Mereka datang ke rumah rumah penduduk di Kampung Timur, setiap petang. Mengetuk rumah mereka, dan berusaha merayu anak anak yang belum pernah mengenyam bangku sekolah, agar tertarik dengan buku.
‘’Kita berusaha bagaimana agar anak-anak eks PMI kita itu tertarik untuk tahu huruf. Kita ajak mereka bermain dengan lidi, berhitung dengan alat mirip sempoa yang biasa digunakan di SD, juga membawakan gambar gambar hewan dan abjad warna warni demi membuat mereka mau untuk terus belajar,’’ujar salah satu relawan WPP Serlyna (19).
Serlyna mengaku tertarik bergabung dengan para relawan WPP sejak ia duduk di bangkus kelas 11 SMA.
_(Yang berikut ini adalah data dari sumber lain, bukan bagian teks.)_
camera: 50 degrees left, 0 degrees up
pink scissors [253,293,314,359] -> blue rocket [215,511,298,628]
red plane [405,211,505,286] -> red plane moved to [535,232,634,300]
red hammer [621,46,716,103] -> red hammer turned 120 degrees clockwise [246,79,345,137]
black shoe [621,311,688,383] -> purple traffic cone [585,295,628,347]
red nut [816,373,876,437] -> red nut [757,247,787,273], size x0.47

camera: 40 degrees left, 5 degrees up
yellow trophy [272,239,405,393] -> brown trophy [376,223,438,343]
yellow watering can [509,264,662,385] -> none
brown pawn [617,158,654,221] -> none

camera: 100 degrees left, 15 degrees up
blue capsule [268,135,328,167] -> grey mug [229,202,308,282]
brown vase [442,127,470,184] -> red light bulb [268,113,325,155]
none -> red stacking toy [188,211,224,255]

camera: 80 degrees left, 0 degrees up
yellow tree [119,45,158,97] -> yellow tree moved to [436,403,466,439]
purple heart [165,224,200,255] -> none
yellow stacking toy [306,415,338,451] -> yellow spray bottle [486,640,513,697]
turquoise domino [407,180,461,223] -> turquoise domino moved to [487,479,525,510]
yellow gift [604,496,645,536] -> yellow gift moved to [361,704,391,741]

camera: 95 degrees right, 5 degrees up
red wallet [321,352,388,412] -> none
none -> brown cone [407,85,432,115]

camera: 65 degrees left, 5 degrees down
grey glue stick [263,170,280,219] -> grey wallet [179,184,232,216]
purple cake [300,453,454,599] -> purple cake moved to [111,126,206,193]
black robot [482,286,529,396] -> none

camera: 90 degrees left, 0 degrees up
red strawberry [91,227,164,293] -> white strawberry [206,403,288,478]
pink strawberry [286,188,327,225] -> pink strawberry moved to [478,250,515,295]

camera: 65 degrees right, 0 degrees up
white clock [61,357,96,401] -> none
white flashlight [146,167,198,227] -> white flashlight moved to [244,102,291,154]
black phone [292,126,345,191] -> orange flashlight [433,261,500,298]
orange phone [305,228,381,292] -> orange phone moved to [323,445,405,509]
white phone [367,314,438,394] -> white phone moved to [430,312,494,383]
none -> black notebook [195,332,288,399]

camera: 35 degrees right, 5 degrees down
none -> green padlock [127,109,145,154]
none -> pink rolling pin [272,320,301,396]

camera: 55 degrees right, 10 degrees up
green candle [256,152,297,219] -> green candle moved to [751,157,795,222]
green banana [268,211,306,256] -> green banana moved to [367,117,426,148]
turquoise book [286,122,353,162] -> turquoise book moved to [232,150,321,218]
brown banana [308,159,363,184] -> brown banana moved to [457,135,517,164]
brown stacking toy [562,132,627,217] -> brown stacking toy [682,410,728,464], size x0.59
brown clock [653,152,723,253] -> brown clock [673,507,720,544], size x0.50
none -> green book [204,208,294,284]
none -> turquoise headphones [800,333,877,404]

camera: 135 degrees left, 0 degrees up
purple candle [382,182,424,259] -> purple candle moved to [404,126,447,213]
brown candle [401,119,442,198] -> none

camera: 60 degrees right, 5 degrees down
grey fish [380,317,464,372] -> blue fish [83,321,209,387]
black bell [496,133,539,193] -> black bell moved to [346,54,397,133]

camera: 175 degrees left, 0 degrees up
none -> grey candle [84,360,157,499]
Ia yang berteman akrab dengan Masyita (22), yang lebih dulu terjun menjadi relawan di WPP, memutuskan ikut membantu dan merasakan bagaimana berjuang membuat anak-anak usia SD untuk mengenal huruf, sampai bisa membaca.
‘’Ada latihan kesabaran, ada sebuah kebanggaan dan kegembiraan yang kita rasakan ketika anak yang kita ajar akhirnya bisa membaca. Rasa kepuasan batin itu yang membuat saya terjun langsung jadi relawan. Karena kebahagiaan batin, membuat kita semakin dewasa dan peduli dengan nasib sesama,’’imbuh Serly.
Serly tidak membantah sering kesal ketika anak anak yang ia ajar, sulit memahami materi yang ia sampaikan. Tidak jarang, anak anak melawan atau protes tak masuk akal yang memancing emosi dan kejengkelannya.
‘’Seninya disitu, saya yang masih sekolah akhirnya merasakan bagaimana perasaan guru kita. Pengalaman itu menempa kita menjadi pribadi yang lebih peka dan mawas diri,’’lanjutnya.
Senior Serly, Masyta, juga tidak membantah, sulitnya anak anak eks TKI memahami pelajaran, terkadang membuat emosinya naik.
Hanya saja, seorang pengajar, tentu tidak hanya menyampaikan materi tanpa bekal moral dan etika. Modal tersebut, menjadi pegangan seorang guru yang berarti ‘Digugu (Dianggap/dijadikan panutan) dan ditiru’.
‘’Sejak WPP berdiri 2020, kita sudah menghadapi banyak watak anak anak. Dan ragam sifat anak itu membuat kita makin kaya akan inovasi dan metode mengajar. Awalnya mungkin sering emosi, tapi kita belajar sabar, dan selanjutnya kesabaran menumbuhkan imajinasi untuk metode pengajaran bagi anak anak,’’jelasnya.
Memutuskan sebagai relawan literasi dengan sasaran anak anak eks TKI yang buta aksara, berarti sudah siap mental dengan resiko kenakalan mereka.
Namun yang namanya anak-anak, tentulah akan menjadi pribadi sebagaimana ia diajar dan ditempa secara karakternya.
‘’Ketelatenan, rasa peduli kita ke mereka, berbuah penghormatan dan kesungguhan anak anak dalam belajar,’’kata Masyita.
Banyak mengambil pelajaran
Meskipun para relawan adalah guru bagi anak anak eks TKI, sejatinya mereka juga mengambil banyak sekali hikmah dan pelajaran berharga dari kisah kisah keluarga TKI.